*** Begin section ***

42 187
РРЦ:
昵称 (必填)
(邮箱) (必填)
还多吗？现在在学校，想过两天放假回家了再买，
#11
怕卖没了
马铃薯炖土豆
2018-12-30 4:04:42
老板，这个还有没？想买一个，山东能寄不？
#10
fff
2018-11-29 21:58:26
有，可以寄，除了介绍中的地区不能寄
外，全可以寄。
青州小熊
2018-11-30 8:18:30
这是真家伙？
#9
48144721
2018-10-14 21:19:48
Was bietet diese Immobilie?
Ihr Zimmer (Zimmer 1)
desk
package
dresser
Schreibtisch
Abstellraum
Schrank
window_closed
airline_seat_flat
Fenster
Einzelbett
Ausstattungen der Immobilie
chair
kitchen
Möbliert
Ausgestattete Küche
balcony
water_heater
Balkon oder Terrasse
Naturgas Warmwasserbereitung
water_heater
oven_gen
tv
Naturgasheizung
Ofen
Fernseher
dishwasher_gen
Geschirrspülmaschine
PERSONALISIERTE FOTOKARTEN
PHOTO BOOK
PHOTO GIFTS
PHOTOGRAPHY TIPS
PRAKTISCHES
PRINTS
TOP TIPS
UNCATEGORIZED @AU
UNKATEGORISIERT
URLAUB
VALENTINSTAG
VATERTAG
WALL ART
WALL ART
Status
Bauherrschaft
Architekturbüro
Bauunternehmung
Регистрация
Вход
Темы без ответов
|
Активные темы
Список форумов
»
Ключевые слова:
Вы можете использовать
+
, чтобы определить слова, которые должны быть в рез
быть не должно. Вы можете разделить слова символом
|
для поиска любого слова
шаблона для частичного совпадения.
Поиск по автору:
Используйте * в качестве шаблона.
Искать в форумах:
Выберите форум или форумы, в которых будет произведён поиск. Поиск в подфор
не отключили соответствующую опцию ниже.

*** End section ***

Exercise goal: Reproduce all of the records above, swapping every occurrence of "WALL ART" for "WANDBILDER" and leaving every other line unchanged.

Solved problem:
42 187
РРЦ:
昵称 (必填)
(邮箱) (必填)
还多吗？现在在学校，想过两天放假回家了再买，
#11
怕卖没了
马铃薯炖土豆
2018-12-30 4:04:42
老板，这个还有没？想买一个，山东能寄不？
#10
fff
2018-11-29 21:58:26
有，可以寄，除了介绍中的地区不能寄
外，全可以寄。
青州小熊
2018-11-30 8:18:30
这是真家伙？
#9
48144721
2018-10-14 21:19:48
Was bietet diese Immobilie?
Ihr Zimmer (Zimmer 1)
desk
package
dresser
Schreibtisch
Abstellraum
Schrank
window_closed
airline_seat_flat
Fenster
Einzelbett
Ausstattungen der Immobilie
chair
kitchen
Möbliert
Ausgestattete Küche
balcony
water_heater
Balkon oder Terrasse
Naturgas Warmwasserbereitung
water_heater
oven_gen
tv
Naturgasheizung
Ofen
Fernseher
dishwasher_gen
Geschirrspülmaschine
PERSONALISIERTE FOTOKARTEN
PHOTO BOOK
PHOTO GIFTS
PHOTOGRAPHY TIPS
PRAKTISCHES
PRINTS
TOP TIPS
UNCATEGORIZED @AU
UNKATEGORISIERT
URLAUB
VALENTINSTAG
VATERTAG
WANDBILDER
WANDBILDER
Status
Bauherrschaft
Architekturbüro
Bauunternehmung
Регистрация
Вход
Темы без ответов
|
Активные темы
Список форумов
»
Ключевые слова:
Вы можете использовать
+
, чтобы определить слова, которые должны быть в рез
быть не должно. Вы можете разделить слова символом
|
для поиска любого слова
шаблона для частичного совпадения.
Поиск по автору:
Используйте * в качестве шаблона.
Искать в форумах:
Выберите форум или форумы, в которых будет произведён поиск. Поиск в подфор
не отключили соответствующую опцию ниже.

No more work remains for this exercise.